Twenty-five years ago, this week, the Shuttle Columbia returned to flight, following a three-year down time in the aftermath of the Challenger disaster. Aboard STS-28 for a five-day flight were Commander Brewster Shaw, Pilot Dick Richards, and Mission Specialists Jim Adamson, Dave Leestma—who retired from NASA earlier in 2014, after more than three decades of service—and Mark Brown, tasked with deploying a classified payload on behalf of the Department of Defense. In keeping with the mission, STS-28 was (and still is) largely shrouded in secrecy, and it was not for many years that a tiny chink opened to reveal a handful of sketchy details of what Shaw and his crew did in orbit.

As described in yesterday's AmericaSpace's history article, the relationship between NASA and the Department of Defense was a constrained one, particularly in view of the intense public attention which the shuttle attracted. In the wake of the loss of Challenger, most classified payloads were transferred onto expendable boosters and only the handful which were too large, too heavy, or too awkward to reconfigure retained their places on the reusable orbiters. Following STS-28's successful liftoff on 8 August 1989, its primary payload was deployed into space about 7.5 hours into the mission. At the time, John Pike, a space policy analyst for the Federation of American Scientists, speculated that this payload was a massive, 32,000-pound (14,500-kg) KH-12 satellite, one of the latest generation of "Key Hole" photographic reconnaissance platforms, whose ancestry stretched back to the 1960s. Pike commented that the KH-12 was one of the Pentagon's most expensive payloads—with an estimated price tag in the region of $1 billion, per unit—although other sources argued that STS-28's cargo might have been a lighter Strategic Reconnaissance Satellite (SRS). Still others speculated that it was capable of maneuvering itself to an orbital altitude of around 300 miles (480 km), from which vantage point it could take photographs with a resolution as fine as 3.3 feet (1 meter).

* **Extracted entries**:
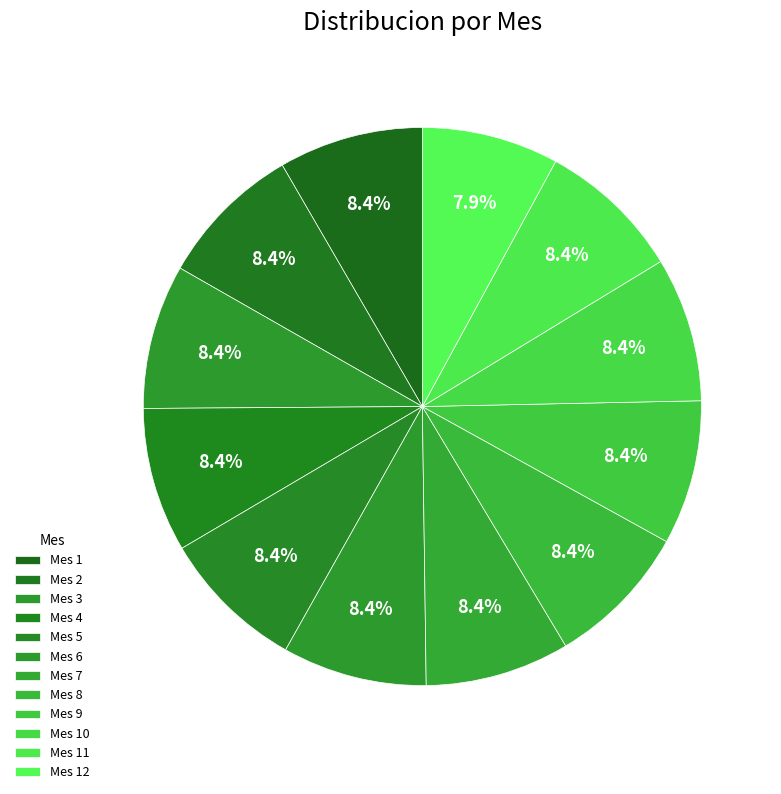

True or false: Mes 12 accounts for 8% of the total.

True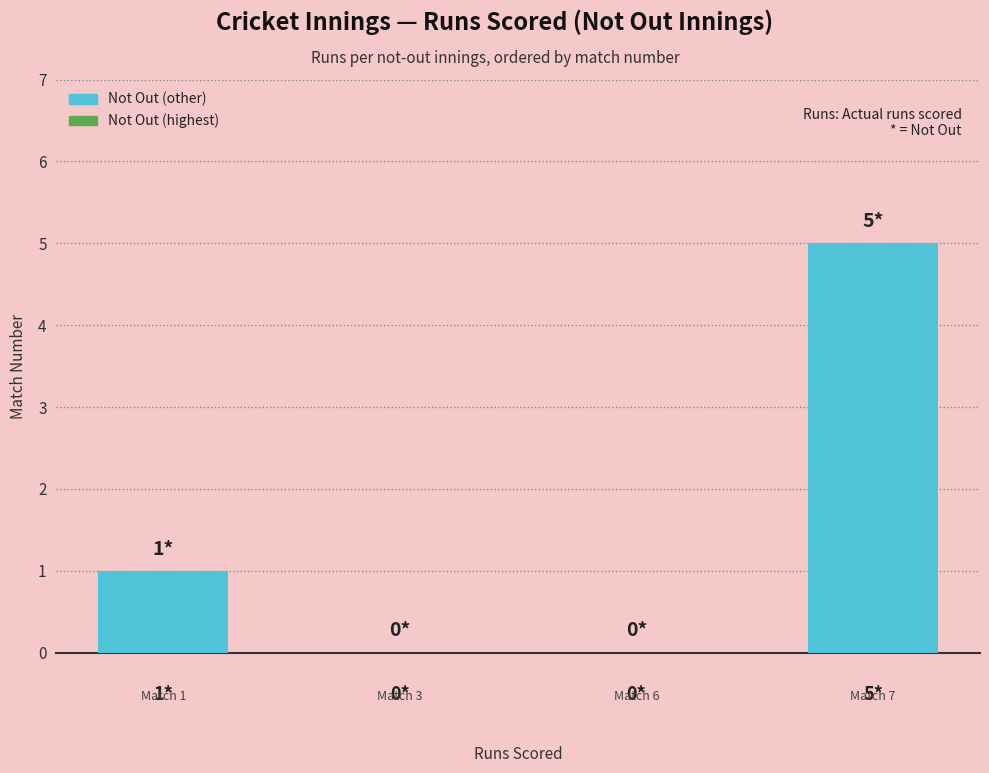

Count the number of data series in this chart.

1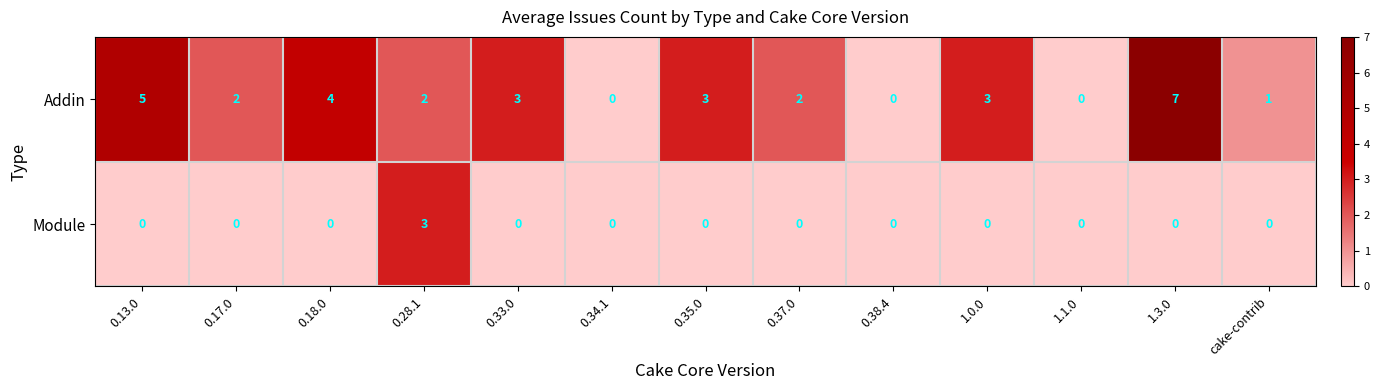

Count the number of categories in the chart.

13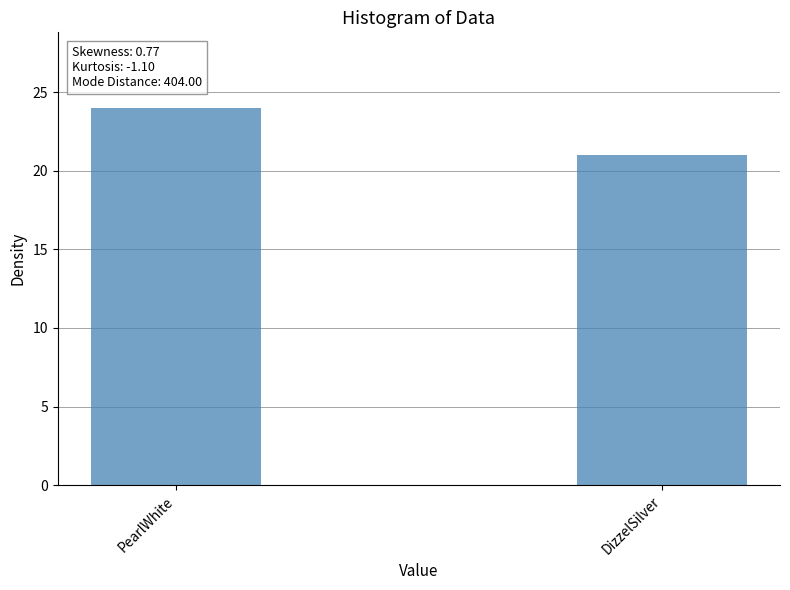

What is the label of the 1st bar from the left?

PearlWhite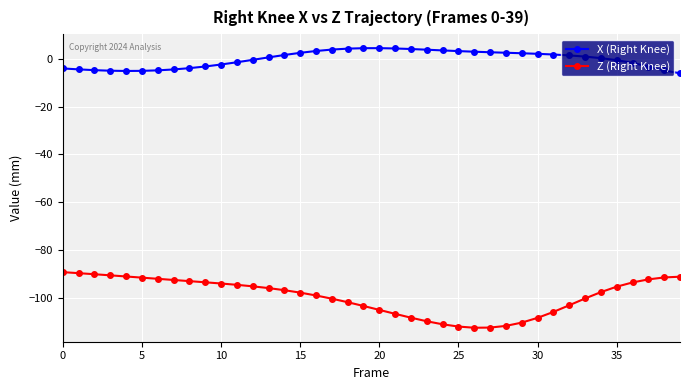

What is the value of the X (Right Knee) point at the 3rd from the left?

-4.8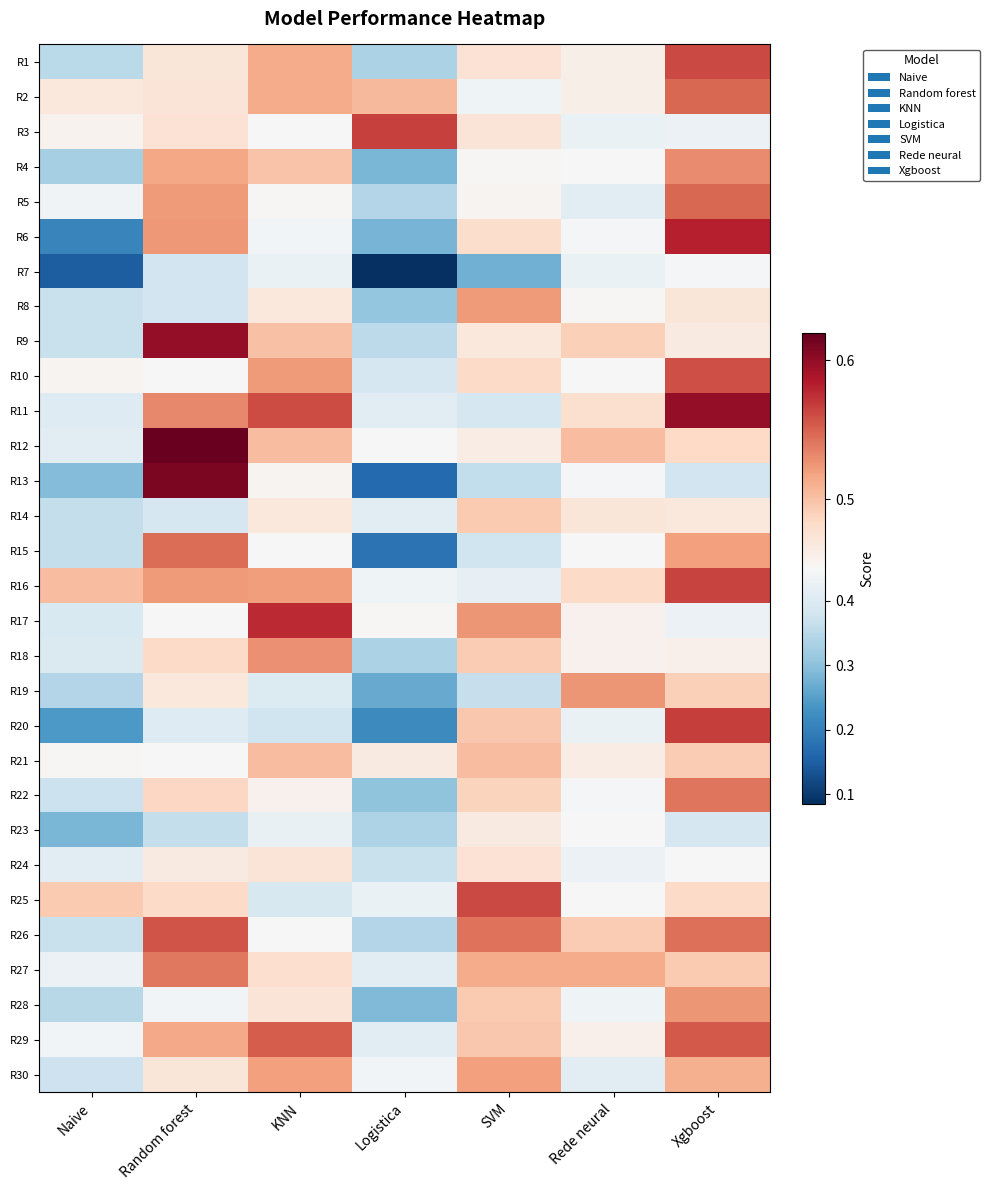

Which label corresponds to the largest value in the chart?

Random forest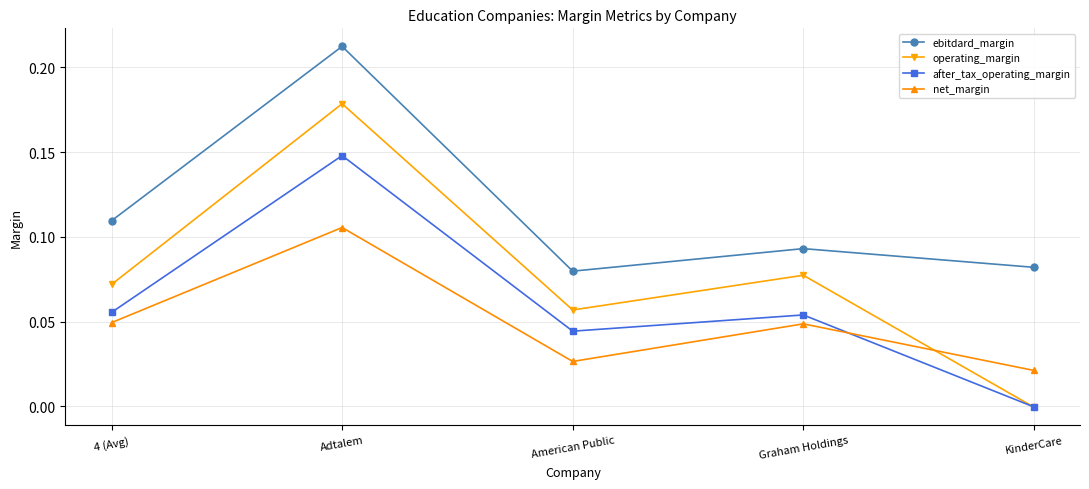

At which label is net_margin closest to 0?

KinderCare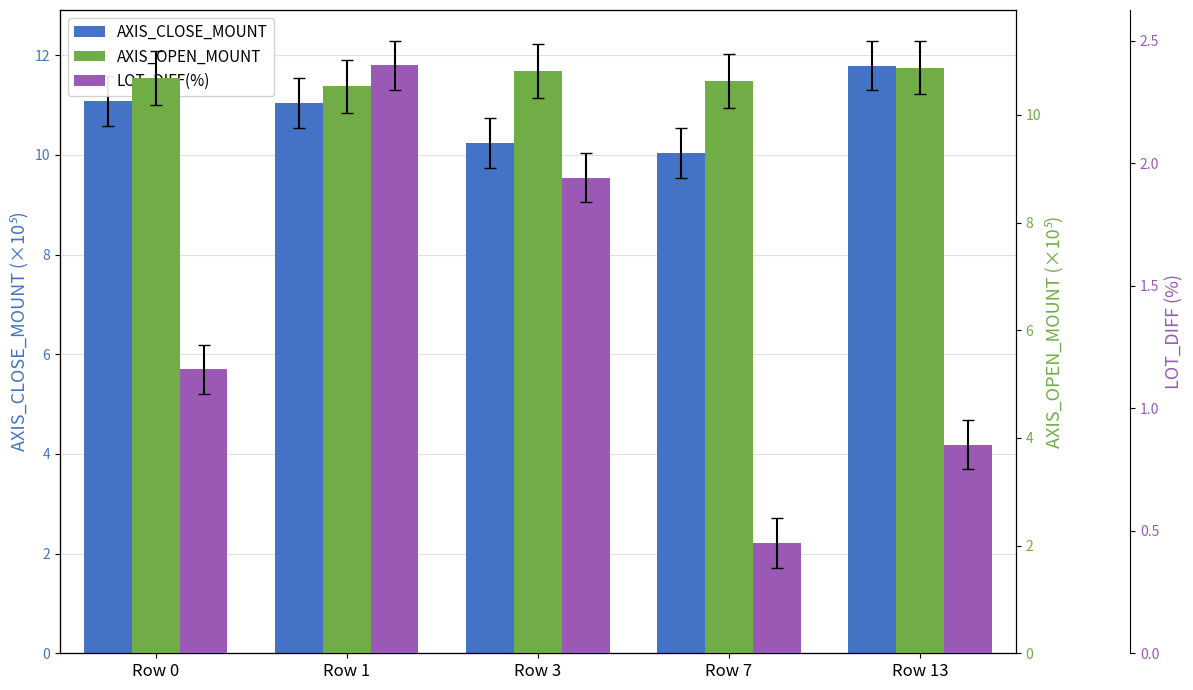

What is the maximum value for LOT_DIFF(%)?

2.4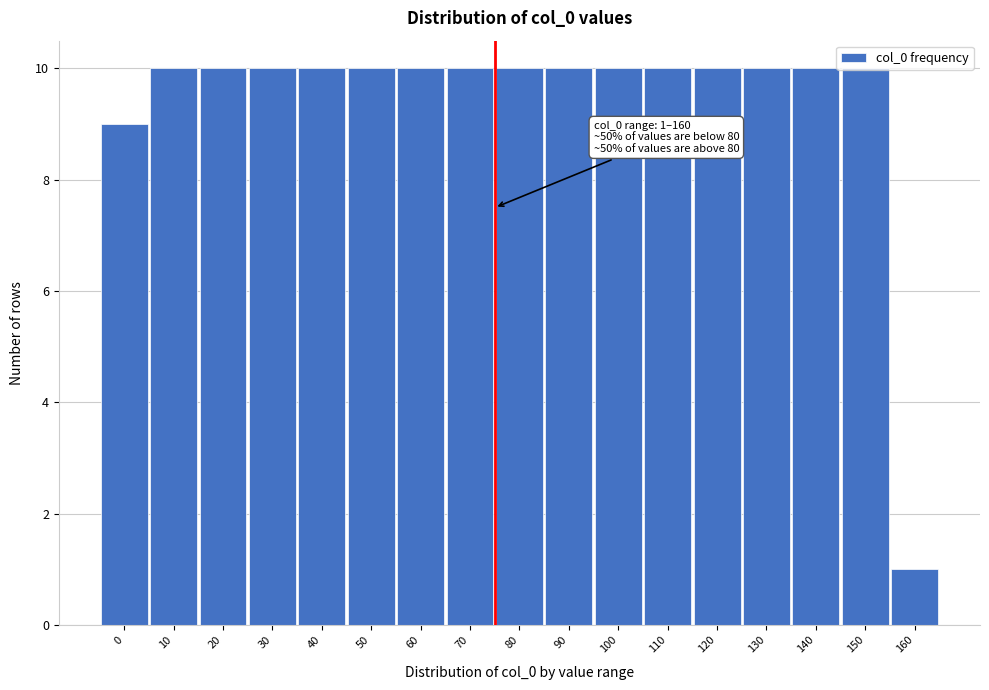

Approximately how many times larger is the value at 60 compared to 70?

1.0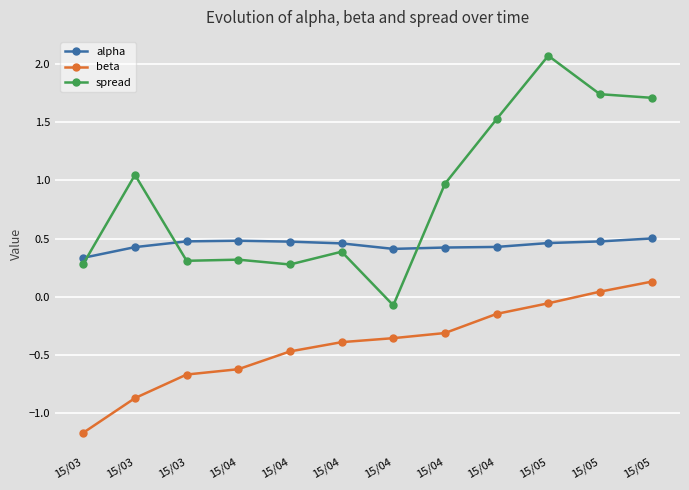

True or false: alpha and spread cross at least once.

True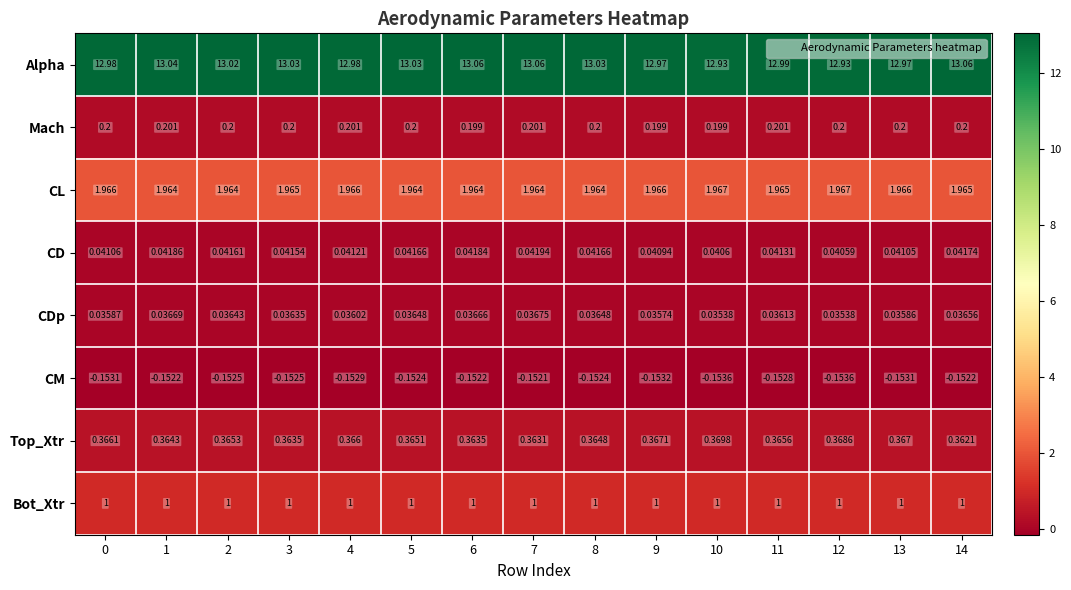

Rank the series by their maximum value, from highest to lowest.

Alpha, CL, Bot_Xtr, Top_Xtr, Mach, CD, CDp, CM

* **Using the information**:
1 – Reproduce the STS-28 passage word for word, beginning at "Twenty-five years ago, this" and stopping after "did in orbit.".
2 – According to the STS-28 passage, on what date did the mission lift off?

* **Answers by task**:
1 –
Twenty-five years ago, this week, the Shuttle Columbia returned to flight, following a three-year down time in the aftermath of the Challenger disaster. Aboard STS-28 for a five-day flight were Commander Brewster Shaw, Pilot Dick Richards, and Mission Specialists Jim Adamson, Dave Leestma—who retired from NASA earlier in 2014, after more than three decades of service—and Mark Brown, tasked with deploying a classified payload on behalf of the Department of Defense. In keeping with the mission, STS-28 was (and still is) largely shrouded in secrecy, and it was not for many years that a tiny chink opened to reveal a handful of sketchy details of what Shaw and his crew did in orbit.

2 – 8 August 1989